The American Pax Christi Anti-Racism team is joining members of the Episcopal Church on 25 August to participate in a Healing Day of National Bell Ringing to mark the 400th anniversary of the arrival of the first slaves from Africa.
Organisers are inviting Catholics to contact their parishes asking them to toll their church bells at 3pm this Sunday, to commemorate this tragic event and to continue (or begin) the work of racial healing.
Sr Anne-Louise Nadeau from Pax Christi asks for everyone.. "individually or as a community" ... to find a bell somewhere in our homes and walk out on our porches, patios, yards, or open a window, and ring that bell for the liberation of our brothers and sisters too long denied human dignity and human rights. Thank you for ringing a bell for long-deserved freedom."
Presiding Bishop Michael Curry and Episcopal Diocese of Southern Virginia Bishop James B Magness are inviting Episcopal churches to take part in a national action to remember and honour the first enslaved Africans who landed in English North America in 1619 by tolling their bells on Sunday, August 25, 2019 at 3pm ET.
Bishop Curry said: "The National Park Service is commissioning, and asking, churches and people from around this country to commemorate and remember that landing and the bringing of those first enslaved Africans to this country by ringing bells. And if possible, by tolling the bells of churches and to do so on August 25 at 3 in the afternoon. I'm inviting us as The Episcopal Church to join in this commemoration as part of our continued work of racial healing and reconciliation. At 3pm we can join together with people of other Christian faiths and people of all faiths to remember those who came as enslaved, who came to a country that one day would proclaim liberty. And so we remember them and pray for a new future for us all."
This national bell ringing is among the Healing Day events being held at Fort Monroe National Monument to commemorate the 400th anniversary of that landing.
"The 2019 commemoration of the arrival of the first enslaved Africans to North America is for me a highly personal occasion," said Bishop Magness. "As a descendent of slaveholders, and as a white male who came of age in the racially polarised south during the 1950s and 1960s, I am painfully aware of my own complicity in furthering and perpetuating the subjugation of my African American brothers and sisters. At a time when the racial divide in this country seems to be growing rather than diminishing, we are in dire need of a moment, an event when we can stop and take stock of our responsibilities to bring the races together, perhaps in a new manner that truly is an embrace of what it means to be a follower of Jesus Christ."

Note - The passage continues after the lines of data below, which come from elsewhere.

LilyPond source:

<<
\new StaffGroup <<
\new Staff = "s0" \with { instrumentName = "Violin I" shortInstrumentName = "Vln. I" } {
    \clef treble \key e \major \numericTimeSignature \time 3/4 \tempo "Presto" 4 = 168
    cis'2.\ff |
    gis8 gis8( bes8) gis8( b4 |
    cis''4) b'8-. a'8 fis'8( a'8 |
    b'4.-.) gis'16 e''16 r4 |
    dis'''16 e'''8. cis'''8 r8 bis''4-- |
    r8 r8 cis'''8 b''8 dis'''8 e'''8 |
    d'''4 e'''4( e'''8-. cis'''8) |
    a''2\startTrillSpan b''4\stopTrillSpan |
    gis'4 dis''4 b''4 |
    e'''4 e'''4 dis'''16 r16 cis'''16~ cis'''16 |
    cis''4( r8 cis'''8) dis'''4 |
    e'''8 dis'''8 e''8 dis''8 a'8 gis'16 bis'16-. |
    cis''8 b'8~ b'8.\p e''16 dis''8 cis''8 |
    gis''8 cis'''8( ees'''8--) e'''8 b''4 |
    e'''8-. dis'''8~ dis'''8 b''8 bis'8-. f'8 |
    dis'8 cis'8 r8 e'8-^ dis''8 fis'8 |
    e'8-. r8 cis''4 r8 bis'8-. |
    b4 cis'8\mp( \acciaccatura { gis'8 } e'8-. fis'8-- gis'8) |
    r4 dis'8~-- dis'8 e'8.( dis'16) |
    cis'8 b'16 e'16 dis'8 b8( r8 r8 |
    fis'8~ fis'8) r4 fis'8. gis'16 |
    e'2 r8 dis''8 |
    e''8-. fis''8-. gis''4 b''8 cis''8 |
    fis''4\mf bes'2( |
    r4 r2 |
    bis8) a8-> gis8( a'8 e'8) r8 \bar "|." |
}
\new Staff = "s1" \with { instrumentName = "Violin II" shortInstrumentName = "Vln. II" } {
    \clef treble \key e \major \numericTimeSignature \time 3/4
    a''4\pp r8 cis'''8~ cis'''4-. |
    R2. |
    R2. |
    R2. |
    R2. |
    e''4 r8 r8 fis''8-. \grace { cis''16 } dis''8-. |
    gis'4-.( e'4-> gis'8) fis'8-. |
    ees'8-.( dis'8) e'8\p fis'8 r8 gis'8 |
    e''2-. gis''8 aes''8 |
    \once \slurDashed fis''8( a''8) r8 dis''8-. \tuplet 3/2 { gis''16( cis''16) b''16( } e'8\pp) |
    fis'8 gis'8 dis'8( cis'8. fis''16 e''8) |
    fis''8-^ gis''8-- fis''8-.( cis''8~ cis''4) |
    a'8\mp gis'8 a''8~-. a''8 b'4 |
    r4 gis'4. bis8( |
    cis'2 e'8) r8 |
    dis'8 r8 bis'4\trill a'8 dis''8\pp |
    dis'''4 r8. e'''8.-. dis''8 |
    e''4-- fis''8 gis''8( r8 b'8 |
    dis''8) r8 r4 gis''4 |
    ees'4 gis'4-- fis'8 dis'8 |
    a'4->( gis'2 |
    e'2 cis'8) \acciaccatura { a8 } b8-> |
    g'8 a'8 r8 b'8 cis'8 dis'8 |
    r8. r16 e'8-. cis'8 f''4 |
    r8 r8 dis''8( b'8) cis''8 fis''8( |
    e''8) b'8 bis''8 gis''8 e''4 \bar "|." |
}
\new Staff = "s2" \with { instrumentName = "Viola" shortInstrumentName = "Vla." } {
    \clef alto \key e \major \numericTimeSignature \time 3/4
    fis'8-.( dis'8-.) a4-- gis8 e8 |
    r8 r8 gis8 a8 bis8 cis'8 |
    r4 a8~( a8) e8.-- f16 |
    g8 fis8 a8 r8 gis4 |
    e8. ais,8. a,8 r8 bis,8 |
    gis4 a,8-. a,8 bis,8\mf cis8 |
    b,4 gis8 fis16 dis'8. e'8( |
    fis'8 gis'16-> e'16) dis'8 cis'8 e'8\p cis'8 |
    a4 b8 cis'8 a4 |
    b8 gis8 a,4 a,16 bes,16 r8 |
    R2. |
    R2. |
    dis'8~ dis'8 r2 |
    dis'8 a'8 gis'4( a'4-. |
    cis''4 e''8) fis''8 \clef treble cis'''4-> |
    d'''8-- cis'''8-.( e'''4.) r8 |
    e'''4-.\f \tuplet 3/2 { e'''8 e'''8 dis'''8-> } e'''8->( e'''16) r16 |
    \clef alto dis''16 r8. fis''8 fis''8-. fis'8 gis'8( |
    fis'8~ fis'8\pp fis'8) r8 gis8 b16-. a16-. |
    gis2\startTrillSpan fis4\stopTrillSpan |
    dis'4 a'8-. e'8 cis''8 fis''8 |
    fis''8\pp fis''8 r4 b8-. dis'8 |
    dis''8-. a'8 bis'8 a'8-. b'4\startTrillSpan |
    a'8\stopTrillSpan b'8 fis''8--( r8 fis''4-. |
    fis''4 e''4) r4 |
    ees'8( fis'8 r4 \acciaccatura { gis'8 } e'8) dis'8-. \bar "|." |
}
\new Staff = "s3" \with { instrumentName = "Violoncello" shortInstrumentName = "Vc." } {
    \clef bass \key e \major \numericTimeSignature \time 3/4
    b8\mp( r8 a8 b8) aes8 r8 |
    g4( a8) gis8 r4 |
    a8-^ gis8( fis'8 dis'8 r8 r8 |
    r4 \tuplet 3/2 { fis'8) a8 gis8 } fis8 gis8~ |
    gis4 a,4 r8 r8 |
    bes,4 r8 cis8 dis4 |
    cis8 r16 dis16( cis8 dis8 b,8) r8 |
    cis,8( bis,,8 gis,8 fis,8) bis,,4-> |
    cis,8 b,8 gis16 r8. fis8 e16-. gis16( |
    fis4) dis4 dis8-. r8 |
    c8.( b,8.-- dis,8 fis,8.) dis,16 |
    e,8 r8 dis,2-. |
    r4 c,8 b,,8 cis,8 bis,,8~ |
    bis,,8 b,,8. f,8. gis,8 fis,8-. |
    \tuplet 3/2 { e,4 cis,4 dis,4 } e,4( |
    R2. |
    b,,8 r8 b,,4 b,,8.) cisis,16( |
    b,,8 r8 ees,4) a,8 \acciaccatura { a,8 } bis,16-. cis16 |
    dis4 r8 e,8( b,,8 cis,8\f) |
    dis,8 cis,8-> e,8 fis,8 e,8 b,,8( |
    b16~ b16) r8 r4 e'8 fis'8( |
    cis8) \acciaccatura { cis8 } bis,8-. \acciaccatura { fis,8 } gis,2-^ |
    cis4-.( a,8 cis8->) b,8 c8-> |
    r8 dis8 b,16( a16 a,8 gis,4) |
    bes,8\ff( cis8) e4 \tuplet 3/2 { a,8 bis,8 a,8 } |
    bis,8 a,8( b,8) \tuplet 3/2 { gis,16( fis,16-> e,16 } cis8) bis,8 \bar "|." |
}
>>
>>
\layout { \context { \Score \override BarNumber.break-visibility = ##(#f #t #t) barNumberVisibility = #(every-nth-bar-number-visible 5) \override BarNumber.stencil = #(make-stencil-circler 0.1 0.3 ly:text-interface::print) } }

"Let's unite as one on this day and show our appreciation for 400 years of African American history," said Terry E Brown, Fort Monroe National Monument superintendent. "We must embrace the West African concept of Sankofa, which teaches us we must go back to our roots in order to move forward."
The site of the ship's arrival is the present site of Fort Monroe National Monument in Hampton, Virginia.
"The first African people were brought to this continent in harrowing and dehumanising circumstances. As we remember the 400th anniversary of their arrival, I pray that we will do the hard work of reconciliation that God longs for us to do," said Susan Goff, bishop suffragan of the Episcopal Diocese of Virginia. "God forgive us. God give us courage and resolve. And God bless us."
As recorded by English colonist John Rolfe, the arrival of "20 and odd" African men and women at Point Comfort in late August 1619, was a pivotal moment in the nation's history. Stolen by English privateers from a Spanish slave ship and brought to Point Comfort on a ship called the White Lion, these natives of west central Africa are believed to have been traded for food and supplies. They were the first Africans to be brought to English North America.
"With bells tolling across America, we pause to lament the centuries of suffering and wrenching grief of slavery and racism in our land," said Mariann Edgar Budde, bishop diocesan of the Episcopal Diocese of Washington. "The first slave trade ship to land 400 years ago planted the seed of sin that spread through the active participation and complicit passivity of nearly every American institution. As we grieve, may we dedicate ourselves to addressing systemic racism and the multi-generational impact of enslavement and discrimination faced by all of the African diaspora."
As the landing point for the first enslaved Africans in the English colonies in 1619 and the site of the first emancipation policy decision during the Civil War, Fort Monroe marks both the beginning and the end of slavery in the United States.
The majority of the Fort Monroe peninsula was designated a National Historic Landmark in 1960 and is also listed in the National Register of Historic Places. Fort Monroe National Monument was proclaimed by President Barak Obama in 2011. In 2018 President Donald Trump signed into law the 400 years of African American History Commission Act. A special Federal Commission was formed to commemorate and educate the American public about the 1619 arrival of the first enslaved Africans to the English colonies at Port Comfort, Virginia.